Thursday, February 25, 2016
I read a posting today that in a nutshell says we do not have any control over who we love, the statement being “you just fall in love and you get people who are wrong for you.” Why would I give someone else that much power over me, my life and my feelings? Really being in love requires time and evidence of actions that demonstrate actions of love. Even though it sounds cliché, love is a verb.
First Corinthians 13:4-7 (English Standard) says: Love is patient and kind; love does not envy or boast; it is not arrogant or rude. It does not insist on its own way; it is not irritable or resentful. It does not rejoice at wrongdoing, but rejoices with the truth. Love bears all things, believes all things, hopes all things, and endures all things. The difficulty is how we interrupt its meaning. Love is all these things when used with integrity. The difficulty comes when the message is taken out of context and used as a attempt to convince another if they “really love me” they would adhere to all within this passage and not question my actions or words.

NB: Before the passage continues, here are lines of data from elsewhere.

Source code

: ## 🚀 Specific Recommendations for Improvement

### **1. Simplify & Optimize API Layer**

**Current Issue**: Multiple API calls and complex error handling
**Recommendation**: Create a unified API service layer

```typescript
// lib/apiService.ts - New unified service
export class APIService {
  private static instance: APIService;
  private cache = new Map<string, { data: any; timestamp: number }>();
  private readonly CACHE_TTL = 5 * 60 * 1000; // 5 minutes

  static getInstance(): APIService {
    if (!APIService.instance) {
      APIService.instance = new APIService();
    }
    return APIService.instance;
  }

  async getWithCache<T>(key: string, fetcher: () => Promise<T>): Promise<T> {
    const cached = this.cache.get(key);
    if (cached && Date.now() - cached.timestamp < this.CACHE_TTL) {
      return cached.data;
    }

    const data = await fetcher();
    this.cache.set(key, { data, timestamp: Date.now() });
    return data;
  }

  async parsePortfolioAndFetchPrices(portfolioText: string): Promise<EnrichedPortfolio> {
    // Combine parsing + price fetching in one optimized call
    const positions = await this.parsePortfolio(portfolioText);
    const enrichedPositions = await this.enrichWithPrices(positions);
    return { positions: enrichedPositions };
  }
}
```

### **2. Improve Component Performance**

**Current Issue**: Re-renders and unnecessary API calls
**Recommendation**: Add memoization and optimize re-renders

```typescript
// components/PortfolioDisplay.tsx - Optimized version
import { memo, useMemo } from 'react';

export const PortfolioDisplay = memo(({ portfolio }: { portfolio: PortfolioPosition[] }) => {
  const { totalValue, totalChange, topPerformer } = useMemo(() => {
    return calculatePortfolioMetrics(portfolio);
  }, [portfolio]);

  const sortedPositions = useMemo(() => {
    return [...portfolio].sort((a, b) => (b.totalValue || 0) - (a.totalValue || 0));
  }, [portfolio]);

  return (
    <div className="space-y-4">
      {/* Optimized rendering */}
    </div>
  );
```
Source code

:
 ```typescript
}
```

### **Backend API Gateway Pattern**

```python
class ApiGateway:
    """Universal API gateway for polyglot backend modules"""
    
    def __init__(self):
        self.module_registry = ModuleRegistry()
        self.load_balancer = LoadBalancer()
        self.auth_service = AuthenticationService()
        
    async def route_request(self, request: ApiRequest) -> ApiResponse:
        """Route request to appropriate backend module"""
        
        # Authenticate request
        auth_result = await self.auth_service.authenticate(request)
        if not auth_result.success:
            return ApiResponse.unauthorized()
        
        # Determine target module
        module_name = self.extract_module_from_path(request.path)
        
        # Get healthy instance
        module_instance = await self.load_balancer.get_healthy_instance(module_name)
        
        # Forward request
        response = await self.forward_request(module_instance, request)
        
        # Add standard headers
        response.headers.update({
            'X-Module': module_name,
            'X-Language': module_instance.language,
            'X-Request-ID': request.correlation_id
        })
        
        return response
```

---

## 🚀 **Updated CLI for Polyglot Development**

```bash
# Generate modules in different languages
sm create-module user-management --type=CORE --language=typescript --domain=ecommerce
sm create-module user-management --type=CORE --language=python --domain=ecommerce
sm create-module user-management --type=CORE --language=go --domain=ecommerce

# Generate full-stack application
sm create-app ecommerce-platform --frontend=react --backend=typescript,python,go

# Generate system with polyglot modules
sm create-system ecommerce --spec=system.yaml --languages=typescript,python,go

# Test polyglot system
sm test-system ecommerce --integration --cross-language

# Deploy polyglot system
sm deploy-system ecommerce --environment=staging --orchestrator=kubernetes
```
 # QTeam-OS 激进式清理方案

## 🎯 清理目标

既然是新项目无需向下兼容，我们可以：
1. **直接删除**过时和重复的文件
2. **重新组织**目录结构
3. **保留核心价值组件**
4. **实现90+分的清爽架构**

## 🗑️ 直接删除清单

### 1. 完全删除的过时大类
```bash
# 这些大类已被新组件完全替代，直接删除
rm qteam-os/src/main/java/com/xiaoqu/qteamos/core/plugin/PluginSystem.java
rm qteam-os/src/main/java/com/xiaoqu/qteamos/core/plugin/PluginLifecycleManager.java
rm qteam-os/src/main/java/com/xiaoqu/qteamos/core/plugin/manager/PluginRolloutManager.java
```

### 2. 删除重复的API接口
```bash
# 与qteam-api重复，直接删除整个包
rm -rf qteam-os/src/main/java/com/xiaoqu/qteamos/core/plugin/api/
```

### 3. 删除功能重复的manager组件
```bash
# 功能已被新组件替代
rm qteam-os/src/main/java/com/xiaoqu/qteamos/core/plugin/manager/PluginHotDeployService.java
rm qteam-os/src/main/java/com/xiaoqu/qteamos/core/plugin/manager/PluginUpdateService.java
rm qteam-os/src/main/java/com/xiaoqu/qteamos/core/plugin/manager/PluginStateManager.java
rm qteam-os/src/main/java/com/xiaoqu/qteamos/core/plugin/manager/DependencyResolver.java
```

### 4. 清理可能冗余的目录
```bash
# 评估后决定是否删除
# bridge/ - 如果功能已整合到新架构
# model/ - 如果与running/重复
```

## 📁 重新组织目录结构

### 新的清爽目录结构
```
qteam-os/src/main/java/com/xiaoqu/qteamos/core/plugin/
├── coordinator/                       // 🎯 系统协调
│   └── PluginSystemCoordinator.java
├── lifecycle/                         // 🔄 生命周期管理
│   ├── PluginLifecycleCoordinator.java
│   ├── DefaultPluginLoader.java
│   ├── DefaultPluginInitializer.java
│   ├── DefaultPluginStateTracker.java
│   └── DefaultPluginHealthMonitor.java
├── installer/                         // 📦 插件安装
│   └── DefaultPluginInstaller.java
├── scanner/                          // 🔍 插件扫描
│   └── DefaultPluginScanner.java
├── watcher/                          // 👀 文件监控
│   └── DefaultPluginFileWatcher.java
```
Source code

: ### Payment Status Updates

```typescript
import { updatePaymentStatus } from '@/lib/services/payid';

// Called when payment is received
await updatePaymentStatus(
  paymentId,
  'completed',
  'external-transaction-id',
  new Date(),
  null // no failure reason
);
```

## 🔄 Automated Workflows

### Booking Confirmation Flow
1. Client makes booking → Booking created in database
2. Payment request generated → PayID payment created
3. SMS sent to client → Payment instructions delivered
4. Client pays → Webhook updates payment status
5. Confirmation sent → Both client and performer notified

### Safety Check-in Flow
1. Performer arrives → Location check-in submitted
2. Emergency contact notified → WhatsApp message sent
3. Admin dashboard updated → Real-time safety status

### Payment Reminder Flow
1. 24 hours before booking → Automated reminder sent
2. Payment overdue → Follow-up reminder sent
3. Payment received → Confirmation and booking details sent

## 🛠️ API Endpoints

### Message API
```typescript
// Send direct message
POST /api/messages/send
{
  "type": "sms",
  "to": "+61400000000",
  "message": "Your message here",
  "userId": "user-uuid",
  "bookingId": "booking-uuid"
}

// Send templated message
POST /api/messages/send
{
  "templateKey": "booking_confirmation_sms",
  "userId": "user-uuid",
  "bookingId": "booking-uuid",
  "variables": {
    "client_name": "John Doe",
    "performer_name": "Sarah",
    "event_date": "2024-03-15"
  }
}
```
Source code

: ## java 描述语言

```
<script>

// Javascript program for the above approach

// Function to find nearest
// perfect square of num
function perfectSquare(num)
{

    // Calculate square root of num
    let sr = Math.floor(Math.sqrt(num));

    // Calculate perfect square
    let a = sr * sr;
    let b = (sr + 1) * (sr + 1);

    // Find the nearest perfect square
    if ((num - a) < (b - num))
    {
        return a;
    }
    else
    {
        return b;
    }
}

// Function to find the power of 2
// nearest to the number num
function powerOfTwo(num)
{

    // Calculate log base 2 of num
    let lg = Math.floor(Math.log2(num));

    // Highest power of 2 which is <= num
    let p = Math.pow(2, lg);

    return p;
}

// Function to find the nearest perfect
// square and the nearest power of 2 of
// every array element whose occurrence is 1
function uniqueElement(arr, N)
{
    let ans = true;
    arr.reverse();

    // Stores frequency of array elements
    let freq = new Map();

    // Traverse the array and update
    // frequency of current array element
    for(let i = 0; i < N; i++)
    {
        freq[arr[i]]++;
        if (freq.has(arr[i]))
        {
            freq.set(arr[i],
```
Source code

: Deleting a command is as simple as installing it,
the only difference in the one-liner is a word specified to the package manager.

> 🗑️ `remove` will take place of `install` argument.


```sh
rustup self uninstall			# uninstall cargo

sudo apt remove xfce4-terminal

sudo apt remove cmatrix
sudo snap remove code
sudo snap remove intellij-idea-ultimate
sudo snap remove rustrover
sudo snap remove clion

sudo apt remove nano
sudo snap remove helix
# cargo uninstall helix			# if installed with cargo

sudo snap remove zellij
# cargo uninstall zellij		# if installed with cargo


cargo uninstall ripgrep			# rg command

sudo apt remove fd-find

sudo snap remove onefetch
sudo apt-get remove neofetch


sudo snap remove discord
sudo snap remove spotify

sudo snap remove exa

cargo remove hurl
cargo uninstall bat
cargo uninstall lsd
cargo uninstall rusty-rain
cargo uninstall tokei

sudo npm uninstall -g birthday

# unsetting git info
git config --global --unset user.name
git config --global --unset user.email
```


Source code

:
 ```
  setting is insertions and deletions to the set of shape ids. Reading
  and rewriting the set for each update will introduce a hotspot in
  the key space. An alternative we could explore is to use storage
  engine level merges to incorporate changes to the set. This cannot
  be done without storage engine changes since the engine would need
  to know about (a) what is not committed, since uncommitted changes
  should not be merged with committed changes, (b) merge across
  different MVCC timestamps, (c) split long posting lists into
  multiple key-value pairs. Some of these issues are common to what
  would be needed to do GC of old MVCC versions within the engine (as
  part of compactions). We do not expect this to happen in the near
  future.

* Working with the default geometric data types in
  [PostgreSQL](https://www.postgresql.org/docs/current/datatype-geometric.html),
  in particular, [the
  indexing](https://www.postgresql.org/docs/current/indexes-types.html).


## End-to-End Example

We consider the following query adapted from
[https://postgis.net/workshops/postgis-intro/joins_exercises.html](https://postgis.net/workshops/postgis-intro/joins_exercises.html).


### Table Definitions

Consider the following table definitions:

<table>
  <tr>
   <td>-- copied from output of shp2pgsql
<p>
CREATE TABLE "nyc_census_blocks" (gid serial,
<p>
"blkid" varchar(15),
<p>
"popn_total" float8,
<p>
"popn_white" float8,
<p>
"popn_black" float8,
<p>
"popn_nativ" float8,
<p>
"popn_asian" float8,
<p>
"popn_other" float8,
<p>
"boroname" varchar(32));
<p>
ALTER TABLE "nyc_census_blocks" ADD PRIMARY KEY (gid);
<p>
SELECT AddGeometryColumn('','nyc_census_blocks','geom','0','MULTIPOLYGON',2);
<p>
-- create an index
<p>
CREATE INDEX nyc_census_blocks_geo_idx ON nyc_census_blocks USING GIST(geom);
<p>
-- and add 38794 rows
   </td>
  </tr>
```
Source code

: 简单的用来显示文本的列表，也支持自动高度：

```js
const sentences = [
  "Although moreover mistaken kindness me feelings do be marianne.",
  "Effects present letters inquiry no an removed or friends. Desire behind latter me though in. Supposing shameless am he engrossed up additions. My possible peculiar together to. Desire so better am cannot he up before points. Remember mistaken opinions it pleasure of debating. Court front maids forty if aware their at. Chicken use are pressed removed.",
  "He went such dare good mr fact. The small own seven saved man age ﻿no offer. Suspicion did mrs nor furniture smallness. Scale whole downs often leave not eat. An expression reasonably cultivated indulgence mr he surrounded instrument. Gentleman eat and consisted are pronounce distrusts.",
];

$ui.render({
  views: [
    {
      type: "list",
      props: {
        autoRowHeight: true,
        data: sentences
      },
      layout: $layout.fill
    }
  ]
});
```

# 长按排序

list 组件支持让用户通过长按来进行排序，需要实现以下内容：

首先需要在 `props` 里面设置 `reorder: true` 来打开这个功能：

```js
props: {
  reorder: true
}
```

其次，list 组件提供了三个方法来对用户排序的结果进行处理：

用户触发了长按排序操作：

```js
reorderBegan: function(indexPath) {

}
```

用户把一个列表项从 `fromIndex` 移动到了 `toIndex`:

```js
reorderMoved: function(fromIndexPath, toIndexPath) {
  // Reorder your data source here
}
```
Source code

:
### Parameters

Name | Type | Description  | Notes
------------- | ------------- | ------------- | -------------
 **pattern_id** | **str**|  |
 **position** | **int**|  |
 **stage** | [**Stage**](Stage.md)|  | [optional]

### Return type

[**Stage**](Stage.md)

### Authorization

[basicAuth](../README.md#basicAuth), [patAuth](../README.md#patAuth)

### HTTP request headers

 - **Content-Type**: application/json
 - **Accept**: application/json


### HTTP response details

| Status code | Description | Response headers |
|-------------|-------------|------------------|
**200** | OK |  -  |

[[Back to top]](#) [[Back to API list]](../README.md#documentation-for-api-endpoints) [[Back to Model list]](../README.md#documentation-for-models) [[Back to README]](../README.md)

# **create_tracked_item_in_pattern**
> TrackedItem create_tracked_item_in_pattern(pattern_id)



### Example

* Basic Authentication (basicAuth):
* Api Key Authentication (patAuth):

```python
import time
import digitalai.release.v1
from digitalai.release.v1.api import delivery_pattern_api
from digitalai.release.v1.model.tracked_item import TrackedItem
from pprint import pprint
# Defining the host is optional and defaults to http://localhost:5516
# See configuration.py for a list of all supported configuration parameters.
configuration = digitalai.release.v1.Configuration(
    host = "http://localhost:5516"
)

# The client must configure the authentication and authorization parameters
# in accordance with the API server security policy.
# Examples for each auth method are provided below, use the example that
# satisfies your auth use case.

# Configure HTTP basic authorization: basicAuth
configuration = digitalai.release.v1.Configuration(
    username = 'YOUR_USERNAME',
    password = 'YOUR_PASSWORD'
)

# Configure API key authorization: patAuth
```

When used in this manner the passage becomes abusive in nature, attempting to shame someone into submission to another’s will.
Never let anyone or any momentary feeling about another person convince you that there is no choice as to whom you choose to love and commit to. I too have fallen more than once into the path of “I can’t help myself; I just love him so much.” What became true for me was I was in love with the idea of being in love and fulfilling the lesson I had been taught, without a partner I was not a complete person. OMG…. You mean I am a complete person and I can be that all on my own!